- LEESFRAGMENT -
▬▬▬▬▬▬
Wereldexpert in garnalen komt uit Deerlijk

Garnaalkweek op een koraaleiland, een garnaalvoerfabriek op Madagaskar, garnaalprojecten in Iran – de Deerlijkse veevoeder- en dierenspecialiteitenfabrikant VDS beperkt zijn activiteiten niet tot het voederen van de koeien en varkens in de Vlaamse polders. Een portret van het avontuurlijke ondernemen van Louis Vanhoudt, dé expert in garnaalkweek en garnaalvoer wereldwijd.

Het begon met Mobutu. Begin jaren zeventig zorgde de West-Vlaamse veevoederproducent Louis Vanhoudt voor technische bijstand in de boerderij van president Mobutu Sese Seko in Congo (toen nog Zaïre). In 1974 vroeg Mobutu hem of hij een garnaalkwekerij kon opstarten. Wat resulteerde in een kwekerij voor tilapia en zoetwatergarnalen. Vanhoudt blikt terug: “Al gauw ontdekte ik dat die garnaalkweek dé niche was voor mij. Het is een luxeproduct met hoge marges. Voor de grote jongens in de branche was het een te beperkte markt, terwijl de kleinere het technisch te moeilijk vonden.”
▬▬▬▬▬▬
- GEGEVEN ITEMS -

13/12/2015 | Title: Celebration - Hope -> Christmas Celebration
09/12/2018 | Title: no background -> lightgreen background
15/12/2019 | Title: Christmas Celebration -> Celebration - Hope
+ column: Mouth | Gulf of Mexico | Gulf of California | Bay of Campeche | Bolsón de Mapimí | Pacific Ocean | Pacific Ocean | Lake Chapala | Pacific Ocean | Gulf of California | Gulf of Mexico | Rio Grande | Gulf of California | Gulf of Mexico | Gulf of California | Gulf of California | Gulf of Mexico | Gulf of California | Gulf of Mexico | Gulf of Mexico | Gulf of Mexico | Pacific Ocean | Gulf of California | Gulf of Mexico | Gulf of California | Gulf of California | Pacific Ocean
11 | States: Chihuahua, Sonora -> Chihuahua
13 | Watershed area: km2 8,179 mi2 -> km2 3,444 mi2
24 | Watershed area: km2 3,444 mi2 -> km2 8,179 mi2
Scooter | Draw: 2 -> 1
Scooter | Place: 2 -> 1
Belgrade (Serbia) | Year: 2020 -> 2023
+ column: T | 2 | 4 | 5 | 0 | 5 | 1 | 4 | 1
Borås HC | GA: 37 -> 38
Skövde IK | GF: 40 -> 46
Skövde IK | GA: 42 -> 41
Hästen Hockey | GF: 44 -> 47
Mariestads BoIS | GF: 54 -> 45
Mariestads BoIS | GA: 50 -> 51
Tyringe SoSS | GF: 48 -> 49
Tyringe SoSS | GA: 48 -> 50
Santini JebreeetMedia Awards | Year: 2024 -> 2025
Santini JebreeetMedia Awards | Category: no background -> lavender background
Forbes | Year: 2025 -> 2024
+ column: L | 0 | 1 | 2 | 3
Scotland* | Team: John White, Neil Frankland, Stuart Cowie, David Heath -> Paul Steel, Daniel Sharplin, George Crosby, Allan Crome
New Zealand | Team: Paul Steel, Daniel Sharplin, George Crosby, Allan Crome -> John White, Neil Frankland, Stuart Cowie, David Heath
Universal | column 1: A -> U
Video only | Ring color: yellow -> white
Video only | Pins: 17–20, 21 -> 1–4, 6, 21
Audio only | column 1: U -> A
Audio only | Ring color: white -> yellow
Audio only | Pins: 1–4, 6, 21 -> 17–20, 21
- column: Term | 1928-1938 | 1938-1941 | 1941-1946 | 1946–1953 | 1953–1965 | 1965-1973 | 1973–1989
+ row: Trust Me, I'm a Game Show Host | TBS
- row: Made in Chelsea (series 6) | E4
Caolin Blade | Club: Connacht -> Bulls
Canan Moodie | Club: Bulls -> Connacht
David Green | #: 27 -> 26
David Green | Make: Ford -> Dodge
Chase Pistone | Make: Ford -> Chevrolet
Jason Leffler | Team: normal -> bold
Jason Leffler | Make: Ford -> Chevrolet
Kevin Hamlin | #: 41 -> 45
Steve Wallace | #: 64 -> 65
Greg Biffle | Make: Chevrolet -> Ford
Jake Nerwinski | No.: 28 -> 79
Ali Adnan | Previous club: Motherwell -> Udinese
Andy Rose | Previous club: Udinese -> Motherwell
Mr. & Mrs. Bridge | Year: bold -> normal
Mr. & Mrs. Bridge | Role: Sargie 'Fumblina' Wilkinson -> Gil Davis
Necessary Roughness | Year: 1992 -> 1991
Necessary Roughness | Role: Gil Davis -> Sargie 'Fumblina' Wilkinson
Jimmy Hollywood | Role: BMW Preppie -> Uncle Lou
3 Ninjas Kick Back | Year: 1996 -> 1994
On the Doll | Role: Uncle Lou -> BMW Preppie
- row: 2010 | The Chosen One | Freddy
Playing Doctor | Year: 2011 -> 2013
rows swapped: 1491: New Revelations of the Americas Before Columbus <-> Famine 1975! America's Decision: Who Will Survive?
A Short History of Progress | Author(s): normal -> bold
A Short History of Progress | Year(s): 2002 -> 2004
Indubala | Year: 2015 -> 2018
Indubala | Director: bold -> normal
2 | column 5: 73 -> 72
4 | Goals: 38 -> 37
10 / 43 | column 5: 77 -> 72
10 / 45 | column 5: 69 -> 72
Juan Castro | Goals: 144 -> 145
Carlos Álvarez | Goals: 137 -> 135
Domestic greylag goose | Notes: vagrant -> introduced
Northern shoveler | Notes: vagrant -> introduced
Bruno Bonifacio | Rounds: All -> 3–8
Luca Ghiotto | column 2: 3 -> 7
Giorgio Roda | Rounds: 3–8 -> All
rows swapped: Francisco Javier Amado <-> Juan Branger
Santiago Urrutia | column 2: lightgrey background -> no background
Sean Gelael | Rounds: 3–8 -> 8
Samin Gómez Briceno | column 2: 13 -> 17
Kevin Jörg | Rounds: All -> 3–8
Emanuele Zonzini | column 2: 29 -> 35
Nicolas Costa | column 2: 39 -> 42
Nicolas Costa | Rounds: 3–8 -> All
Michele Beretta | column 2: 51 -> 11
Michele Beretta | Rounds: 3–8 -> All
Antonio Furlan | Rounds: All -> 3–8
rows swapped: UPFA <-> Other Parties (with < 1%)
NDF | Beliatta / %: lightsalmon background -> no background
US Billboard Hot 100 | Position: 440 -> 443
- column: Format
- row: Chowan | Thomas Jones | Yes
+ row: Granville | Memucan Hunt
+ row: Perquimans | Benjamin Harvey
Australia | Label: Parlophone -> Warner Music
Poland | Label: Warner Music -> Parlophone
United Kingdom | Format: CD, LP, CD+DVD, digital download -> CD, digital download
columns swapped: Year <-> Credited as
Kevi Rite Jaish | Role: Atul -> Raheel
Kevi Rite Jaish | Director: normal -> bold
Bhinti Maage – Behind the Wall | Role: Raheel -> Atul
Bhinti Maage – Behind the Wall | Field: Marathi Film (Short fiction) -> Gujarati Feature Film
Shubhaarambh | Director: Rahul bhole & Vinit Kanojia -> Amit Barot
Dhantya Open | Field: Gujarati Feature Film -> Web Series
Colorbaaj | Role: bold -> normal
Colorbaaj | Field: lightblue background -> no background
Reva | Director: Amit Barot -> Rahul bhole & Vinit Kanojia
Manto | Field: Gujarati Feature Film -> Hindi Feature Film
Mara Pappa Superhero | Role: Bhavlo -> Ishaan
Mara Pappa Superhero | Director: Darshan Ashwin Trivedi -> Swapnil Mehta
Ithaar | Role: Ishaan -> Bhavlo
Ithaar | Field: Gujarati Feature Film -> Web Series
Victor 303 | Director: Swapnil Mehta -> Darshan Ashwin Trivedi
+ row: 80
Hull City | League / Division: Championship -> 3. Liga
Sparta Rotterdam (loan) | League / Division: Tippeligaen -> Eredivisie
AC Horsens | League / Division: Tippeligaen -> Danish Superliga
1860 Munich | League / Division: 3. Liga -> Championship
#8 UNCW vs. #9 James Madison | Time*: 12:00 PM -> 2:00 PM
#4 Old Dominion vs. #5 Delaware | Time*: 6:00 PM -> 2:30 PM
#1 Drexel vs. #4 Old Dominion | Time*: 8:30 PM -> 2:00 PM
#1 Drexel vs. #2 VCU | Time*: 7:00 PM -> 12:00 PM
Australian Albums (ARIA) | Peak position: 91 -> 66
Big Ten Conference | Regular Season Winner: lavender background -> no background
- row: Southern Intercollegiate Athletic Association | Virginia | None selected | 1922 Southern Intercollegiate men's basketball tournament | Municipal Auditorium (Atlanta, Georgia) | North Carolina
▬▬▬▬▬▬
- OPDRACHT -
Herhaal de volledige tekst over de garnaalexpert uit Deerlijk woord voor woord. De items heb je niet nodig.

- HET RESULTAAT -
Wereldexpert in garnalen komt uit Deerlijk

Garnaalkweek op een koraaleiland, een garnaalvoerfabriek op Madagaskar, garnaalprojecten in Iran – de Deerlijkse veevoeder- en dierenspecialiteitenfabrikant VDS beperkt zijn activiteiten niet tot het voederen van de koeien en varkens in de Vlaamse polders. Een portret van het avontuurlijke ondernemen van Louis Vanhoudt, dé expert in garnaalkweek en garnaalvoer wereldwijd.

Het begon met Mobutu. Begin jaren zeventig zorgde de West-Vlaamse veevoederproducent Louis Vanhoudt voor technische bijstand in de boerderij van president Mobutu Sese Seko in Congo (toen nog Zaïre). In 1974 vroeg Mobutu hem of hij een garnaalkwekerij kon opstarten. Wat resulteerde in een kwekerij voor tilapia en zoetwatergarnalen. Vanhoudt blikt terug: “Al gauw ontdekte ik dat die garnaalkweek dé niche was voor mij. Het is een luxeproduct met hoge marges. Voor de grote jongens in de branche was het een te beperkte markt, terwijl de kleinere het technisch te moeilijk vonden.”